If your intervals must be non-overlapping, you must add some extra code to verify this property at insertion-time. Specifically, the property you wish to assert is that your new interval lies entirely within a range that was previously empty. An easy way to do this is to allow two types of ranges: "occupied" and "empty". You should begin by creating a single "empty" entry which covers the entire usable range. Insertion of a new "occupied" range requires:

(1) lookup some value within the new range.
(2) ensure that the returned range is empty, and wholly encompasses your new range. (This was the required assertion, above)
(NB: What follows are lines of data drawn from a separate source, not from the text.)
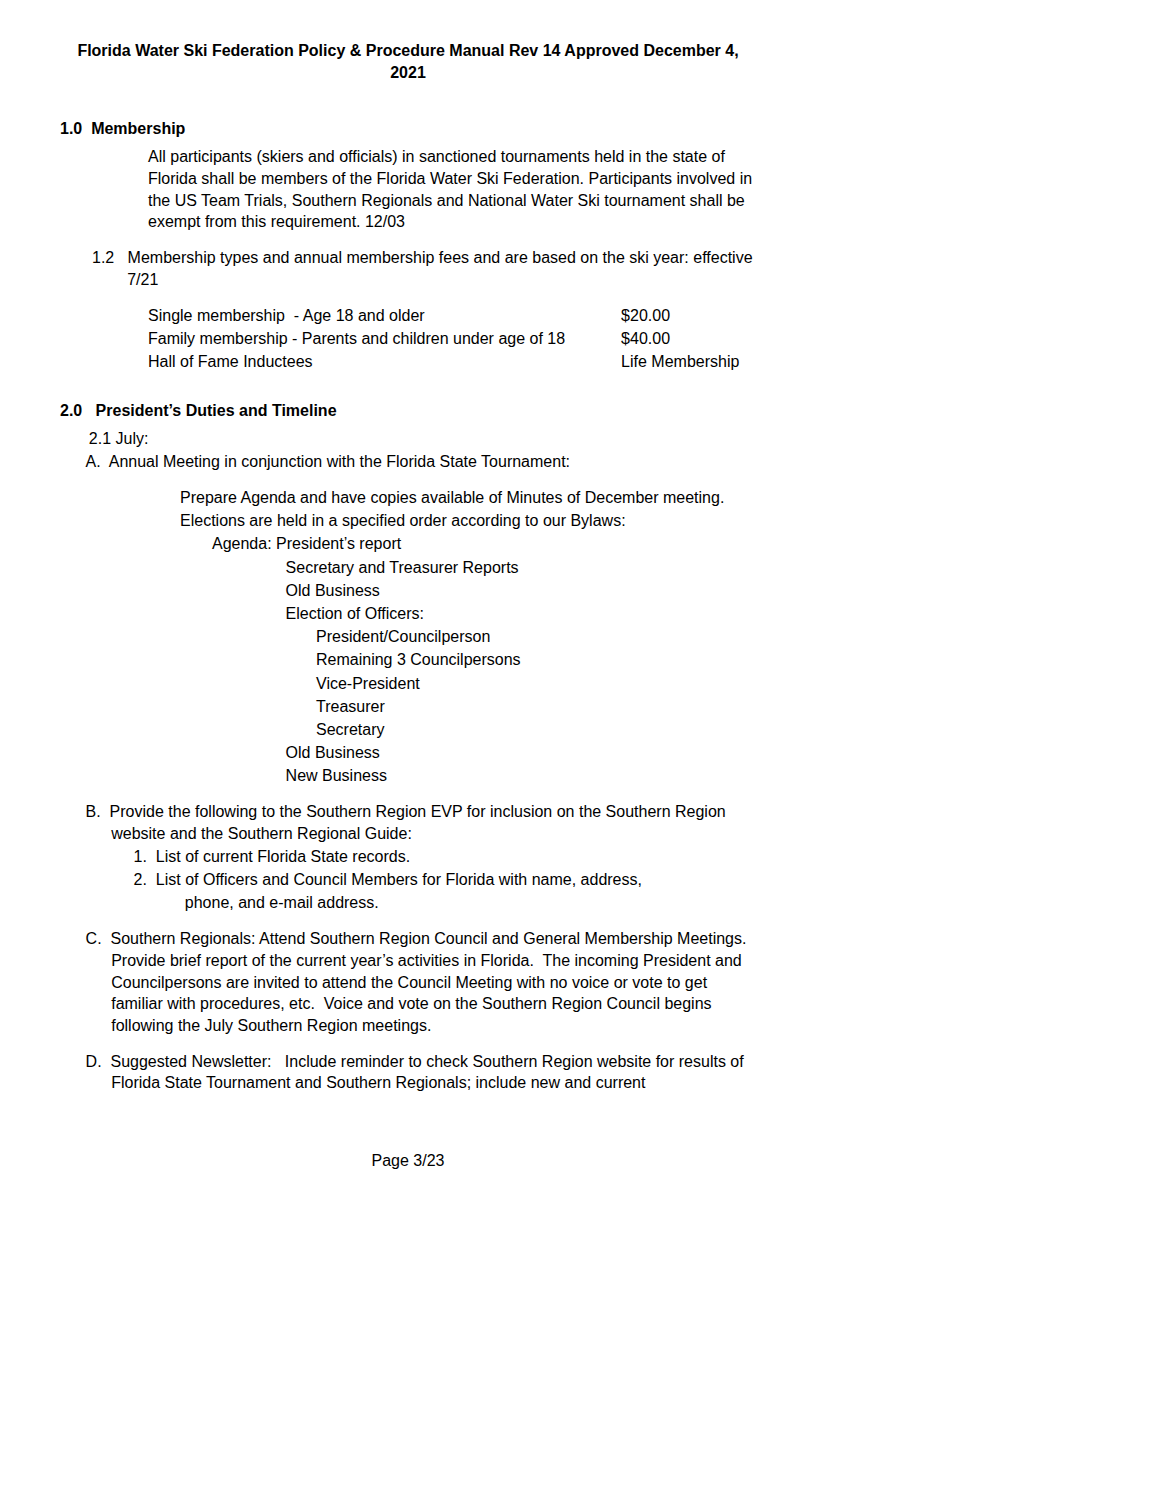Florida Water Ski Federation Policy & Procedure Manual Rev 14 Approved December 4, 2021
1.0 Membership
All participants (skiers and officials) in sanctioned tournaments held in the state of Florida shall be members of the Florida Water Ski Federation. Participants involved in the US Team Trials, Southern Regionals and National Water Ski tournament shall be exempt from this requirement. 12/03
1.2 Membership types and annual membership fees and are based on the ski year: effective 7/21
| Single membership - Age 18 and older | $20.00 |
| Family membership - Parents and children under age of 18 | $40.00 |
| Hall of Fame Inductees | Life Membership |
2.0 President’s Duties and Timeline
2.1 July:
A. Annual Meeting in conjunction with the Florida State Tournament:
Prepare Agenda and have copies available of Minutes of December meeting.
Elections are held in a specified order according to our Bylaws:
Agenda: President’s report
Secretary and Treasurer Reports
Old Business
Election of Officers:
President/Councilperson
Remaining 3 Councilpersons
Vice-President
Treasurer
Secretary
Old Business
New Business
B. Provide the following to the Southern Region EVP for inclusion on the Southern Region website and the Southern Regional Guide:
1. List of current Florida State records.
2. List of Officers and Council Members for Florida with name, address,
phone, and e-mail address.
C. Southern Regionals: Attend Southern Region Council and General Membership Meetings. Provide brief report of the current year’s activities in Florida. The incoming President and Councilpersons are invited to attend the Council Meeting with no voice or vote to get familiar with procedures, etc. Voice and vote on the Southern Region Council begins following the July Southern Region meetings.
D. Suggested Newsletter: Include reminder to check Southern Region website for results of Florida State Tournament and Southern Regionals; include new and current
Page 3/23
(3) modify the returned empty range so its end lies at the start of your new range. (4) insert a new empty range that begins at the end of your new range, and ends at the old end of the returned range.
(5) insert your new range, confident that it is surrounded by empty-ranges.
(6) There may be additional corner-cases when inserting a new occupied range which has no empty space separating it from other occupied ranges.